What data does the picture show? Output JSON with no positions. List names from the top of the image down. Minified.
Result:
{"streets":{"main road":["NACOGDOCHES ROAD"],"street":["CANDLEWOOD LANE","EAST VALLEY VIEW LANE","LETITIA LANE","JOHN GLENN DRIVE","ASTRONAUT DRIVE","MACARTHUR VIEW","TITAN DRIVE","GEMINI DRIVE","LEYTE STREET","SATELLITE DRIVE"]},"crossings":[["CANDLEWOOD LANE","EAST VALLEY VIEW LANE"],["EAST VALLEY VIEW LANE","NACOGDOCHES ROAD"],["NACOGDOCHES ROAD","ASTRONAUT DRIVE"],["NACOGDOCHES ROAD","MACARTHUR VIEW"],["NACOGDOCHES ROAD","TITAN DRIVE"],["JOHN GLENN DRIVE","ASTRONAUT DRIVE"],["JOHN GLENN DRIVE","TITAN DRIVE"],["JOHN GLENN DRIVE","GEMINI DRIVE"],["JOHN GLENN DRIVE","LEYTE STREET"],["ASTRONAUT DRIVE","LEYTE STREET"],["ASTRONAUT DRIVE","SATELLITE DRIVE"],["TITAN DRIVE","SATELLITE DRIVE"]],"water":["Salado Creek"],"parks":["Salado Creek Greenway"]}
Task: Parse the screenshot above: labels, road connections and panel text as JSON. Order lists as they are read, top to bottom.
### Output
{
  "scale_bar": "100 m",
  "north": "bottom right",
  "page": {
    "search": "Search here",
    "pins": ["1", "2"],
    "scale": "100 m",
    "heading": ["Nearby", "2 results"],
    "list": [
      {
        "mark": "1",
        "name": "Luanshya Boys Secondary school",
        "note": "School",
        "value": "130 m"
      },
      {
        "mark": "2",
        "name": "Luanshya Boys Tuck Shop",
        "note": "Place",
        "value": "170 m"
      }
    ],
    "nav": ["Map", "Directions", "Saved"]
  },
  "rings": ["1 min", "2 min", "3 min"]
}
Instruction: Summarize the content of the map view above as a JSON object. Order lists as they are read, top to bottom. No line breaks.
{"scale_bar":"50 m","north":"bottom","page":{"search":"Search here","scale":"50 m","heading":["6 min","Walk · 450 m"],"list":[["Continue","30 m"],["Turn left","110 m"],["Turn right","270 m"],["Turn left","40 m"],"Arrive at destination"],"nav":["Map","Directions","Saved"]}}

::::

After reading the listing, copy it out exactly and in full.

What data does the picture show? Output JSON with no positions. List names from the top of the image down. Minified.
Result:
{"streets":{"main road":["NACOGDOCHES ROAD"],"street":["CANDLEWOOD LANE","EAST VALLEY VIEW LANE","LETITIA LANE","JOHN GLENN DRIVE","ASTRONAUT DRIVE","MACARTHUR VIEW","TITAN DRIVE","GEMINI DRIVE","LEYTE STREET","SATELLITE DRIVE"]},"crossings":[["CANDLEWOOD LANE","EAST VALLEY VIEW LANE"],["EAST VALLEY VIEW LANE","NACOGDOCHES ROAD"],["NACOGDOCHES ROAD","ASTRONAUT DRIVE"],["NACOGDOCHES ROAD","MACARTHUR VIEW"],["NACOGDOCHES ROAD","TITAN DRIVE"],["JOHN GLENN DRIVE","ASTRONAUT DRIVE"],["JOHN GLENN DRIVE","TITAN DRIVE"],["JOHN GLENN DRIVE","GEMINI DRIVE"],["JOHN GLENN DRIVE","LEYTE STREET"],["ASTRONAUT DRIVE","LEYTE STREET"],["ASTRONAUT DRIVE","SATELLITE DRIVE"],["TITAN DRIVE","SATELLITE DRIVE"]],"water":["Salado Creek"],"parks":["Salado Creek Greenway"]}
Task: Parse the screenshot above: labels, road connections and panel text as JSON. Order lists as they are read, top to bottom.
### Output
{
  "scale_bar": "100 m",
  "north": "bottom right",
  "page": {
    "search": "Search here",
    "pins": ["1", "2"],
    "scale": "100 m",
    "heading": ["Nearby", "2 results"],
    "list": [
      {
        "mark": "1",
        "name": "Luanshya Boys Secondary school",
        "note": "School",
        "value": "130 m"
      },
      {
        "mark": "2",
        "name": "Luanshya Boys Tuck Shop",
        "note": "Place",
        "value": "170 m"
      }
    ],
    "nav": ["Map", "Directions", "Saved"]
  },
  "rings": ["1 min", "2 min", "3 min"]
}
Instruction: Summarize the content of the map view above as a JSON object. Order lists as they are read, top to bottom. No line breaks.
{"scale_bar":"50 m","north":"bottom","page":{"search":"Search here","scale":"50 m","heading":["6 min","Walk · 450 m"],"list":[["Continue","30 m"],["Turn left","110 m"],["Turn right","270 m"],["Turn left","40 m"],"Arrive at destination"],"nav":["Map","Directions","Saved"]}}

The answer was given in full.